■ **WORK TO BE COMPLETED**: The answer must be a single number: how many lines in this listing hold the word "nhiều".
----
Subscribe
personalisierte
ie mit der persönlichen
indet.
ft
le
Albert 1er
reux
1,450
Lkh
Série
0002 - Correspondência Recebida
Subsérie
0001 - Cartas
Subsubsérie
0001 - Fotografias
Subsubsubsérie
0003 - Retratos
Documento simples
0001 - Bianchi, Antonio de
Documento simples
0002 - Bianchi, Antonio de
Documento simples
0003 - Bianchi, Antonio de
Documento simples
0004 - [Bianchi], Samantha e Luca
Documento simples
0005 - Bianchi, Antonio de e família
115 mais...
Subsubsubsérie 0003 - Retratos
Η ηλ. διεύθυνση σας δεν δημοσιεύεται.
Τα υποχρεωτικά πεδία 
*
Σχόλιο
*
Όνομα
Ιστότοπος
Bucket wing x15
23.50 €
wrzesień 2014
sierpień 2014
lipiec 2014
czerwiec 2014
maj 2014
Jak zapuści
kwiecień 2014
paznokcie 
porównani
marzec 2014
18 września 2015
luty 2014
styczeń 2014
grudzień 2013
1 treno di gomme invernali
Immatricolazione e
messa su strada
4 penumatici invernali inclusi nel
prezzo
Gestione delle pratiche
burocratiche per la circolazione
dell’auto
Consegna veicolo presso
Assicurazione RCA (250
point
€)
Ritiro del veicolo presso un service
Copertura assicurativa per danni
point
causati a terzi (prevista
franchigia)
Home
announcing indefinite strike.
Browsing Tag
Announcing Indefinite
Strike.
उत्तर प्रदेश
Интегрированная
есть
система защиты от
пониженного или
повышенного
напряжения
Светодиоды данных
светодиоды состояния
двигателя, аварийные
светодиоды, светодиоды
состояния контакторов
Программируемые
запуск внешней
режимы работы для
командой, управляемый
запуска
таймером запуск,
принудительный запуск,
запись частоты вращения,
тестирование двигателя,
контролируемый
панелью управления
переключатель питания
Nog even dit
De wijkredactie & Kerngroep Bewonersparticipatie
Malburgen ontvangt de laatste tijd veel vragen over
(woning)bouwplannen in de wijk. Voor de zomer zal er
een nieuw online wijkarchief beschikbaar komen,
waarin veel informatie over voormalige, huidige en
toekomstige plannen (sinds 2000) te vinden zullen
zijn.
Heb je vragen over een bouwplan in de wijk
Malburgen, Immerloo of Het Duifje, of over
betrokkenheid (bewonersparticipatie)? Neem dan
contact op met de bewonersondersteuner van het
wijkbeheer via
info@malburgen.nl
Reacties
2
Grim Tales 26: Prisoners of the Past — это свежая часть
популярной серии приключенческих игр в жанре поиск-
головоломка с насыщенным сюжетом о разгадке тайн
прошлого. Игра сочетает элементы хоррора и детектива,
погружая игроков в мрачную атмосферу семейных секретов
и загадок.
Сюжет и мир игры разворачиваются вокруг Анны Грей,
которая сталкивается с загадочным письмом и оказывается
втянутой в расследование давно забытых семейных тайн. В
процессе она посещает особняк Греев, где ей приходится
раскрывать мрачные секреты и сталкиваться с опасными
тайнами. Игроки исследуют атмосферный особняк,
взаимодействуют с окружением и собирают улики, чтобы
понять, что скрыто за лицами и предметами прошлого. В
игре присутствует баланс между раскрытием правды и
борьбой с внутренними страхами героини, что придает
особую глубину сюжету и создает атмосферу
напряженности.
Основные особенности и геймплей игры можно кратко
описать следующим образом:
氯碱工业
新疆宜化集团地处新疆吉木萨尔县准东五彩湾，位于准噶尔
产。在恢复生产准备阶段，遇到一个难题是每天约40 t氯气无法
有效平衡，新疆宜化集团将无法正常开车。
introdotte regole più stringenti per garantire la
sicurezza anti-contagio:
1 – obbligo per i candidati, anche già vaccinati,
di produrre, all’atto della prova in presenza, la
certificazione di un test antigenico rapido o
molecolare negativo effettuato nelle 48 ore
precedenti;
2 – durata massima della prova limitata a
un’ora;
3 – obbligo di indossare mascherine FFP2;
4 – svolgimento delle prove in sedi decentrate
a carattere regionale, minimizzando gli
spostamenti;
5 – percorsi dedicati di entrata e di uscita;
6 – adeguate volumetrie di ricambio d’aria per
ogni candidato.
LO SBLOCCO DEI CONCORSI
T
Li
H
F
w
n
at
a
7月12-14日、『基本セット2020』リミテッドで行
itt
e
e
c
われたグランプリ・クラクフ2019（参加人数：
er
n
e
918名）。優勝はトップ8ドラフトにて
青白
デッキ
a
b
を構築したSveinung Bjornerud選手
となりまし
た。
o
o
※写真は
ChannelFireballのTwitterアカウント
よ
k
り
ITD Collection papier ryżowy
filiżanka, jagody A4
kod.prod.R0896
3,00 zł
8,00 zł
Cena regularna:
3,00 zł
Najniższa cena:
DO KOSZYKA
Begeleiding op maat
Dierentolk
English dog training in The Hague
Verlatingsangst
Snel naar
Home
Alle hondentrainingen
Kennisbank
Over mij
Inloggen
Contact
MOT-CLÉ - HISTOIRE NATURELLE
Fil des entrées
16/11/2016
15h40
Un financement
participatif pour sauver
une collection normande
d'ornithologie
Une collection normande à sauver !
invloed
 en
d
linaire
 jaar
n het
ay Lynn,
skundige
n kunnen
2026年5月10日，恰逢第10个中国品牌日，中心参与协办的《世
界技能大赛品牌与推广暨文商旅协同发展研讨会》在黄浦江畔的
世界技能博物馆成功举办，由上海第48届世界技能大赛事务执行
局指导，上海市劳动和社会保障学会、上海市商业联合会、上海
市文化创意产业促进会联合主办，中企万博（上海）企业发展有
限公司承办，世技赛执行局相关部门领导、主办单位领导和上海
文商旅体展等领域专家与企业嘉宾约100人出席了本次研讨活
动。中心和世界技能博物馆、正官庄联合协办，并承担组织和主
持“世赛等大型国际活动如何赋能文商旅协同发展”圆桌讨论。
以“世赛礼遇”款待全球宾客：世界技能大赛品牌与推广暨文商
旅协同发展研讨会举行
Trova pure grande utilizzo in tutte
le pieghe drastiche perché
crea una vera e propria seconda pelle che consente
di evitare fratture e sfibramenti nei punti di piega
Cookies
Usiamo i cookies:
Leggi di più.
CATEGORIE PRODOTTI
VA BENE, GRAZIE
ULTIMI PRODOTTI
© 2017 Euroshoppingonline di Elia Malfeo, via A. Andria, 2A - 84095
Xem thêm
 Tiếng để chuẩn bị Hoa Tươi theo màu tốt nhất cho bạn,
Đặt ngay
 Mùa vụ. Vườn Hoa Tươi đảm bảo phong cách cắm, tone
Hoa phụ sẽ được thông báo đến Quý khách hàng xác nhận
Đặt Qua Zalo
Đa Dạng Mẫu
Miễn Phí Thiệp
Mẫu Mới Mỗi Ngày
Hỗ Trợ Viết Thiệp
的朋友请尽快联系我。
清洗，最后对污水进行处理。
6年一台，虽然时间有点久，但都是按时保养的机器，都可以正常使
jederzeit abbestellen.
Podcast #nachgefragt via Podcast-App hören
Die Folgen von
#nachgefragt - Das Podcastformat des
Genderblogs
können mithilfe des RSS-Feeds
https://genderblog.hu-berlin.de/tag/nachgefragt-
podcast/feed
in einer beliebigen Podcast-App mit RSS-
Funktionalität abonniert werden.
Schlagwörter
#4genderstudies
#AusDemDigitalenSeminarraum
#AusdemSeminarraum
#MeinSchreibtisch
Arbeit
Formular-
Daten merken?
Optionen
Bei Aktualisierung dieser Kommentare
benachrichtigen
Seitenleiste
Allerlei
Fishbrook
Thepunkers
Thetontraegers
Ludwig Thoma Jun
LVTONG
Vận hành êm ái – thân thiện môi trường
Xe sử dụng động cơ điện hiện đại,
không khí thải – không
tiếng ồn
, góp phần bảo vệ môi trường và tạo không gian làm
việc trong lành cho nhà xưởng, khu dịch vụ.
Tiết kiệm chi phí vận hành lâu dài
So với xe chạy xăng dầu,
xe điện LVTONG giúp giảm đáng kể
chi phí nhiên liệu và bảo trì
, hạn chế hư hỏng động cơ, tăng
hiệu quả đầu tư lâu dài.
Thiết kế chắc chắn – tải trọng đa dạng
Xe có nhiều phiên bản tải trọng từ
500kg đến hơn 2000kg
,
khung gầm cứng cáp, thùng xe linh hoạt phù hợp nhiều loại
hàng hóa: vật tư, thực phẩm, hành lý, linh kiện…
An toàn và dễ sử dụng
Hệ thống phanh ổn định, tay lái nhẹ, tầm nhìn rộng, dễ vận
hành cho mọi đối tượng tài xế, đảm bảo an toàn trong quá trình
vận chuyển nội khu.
----
■ **RESULT OF THIS EXERCISE**: 2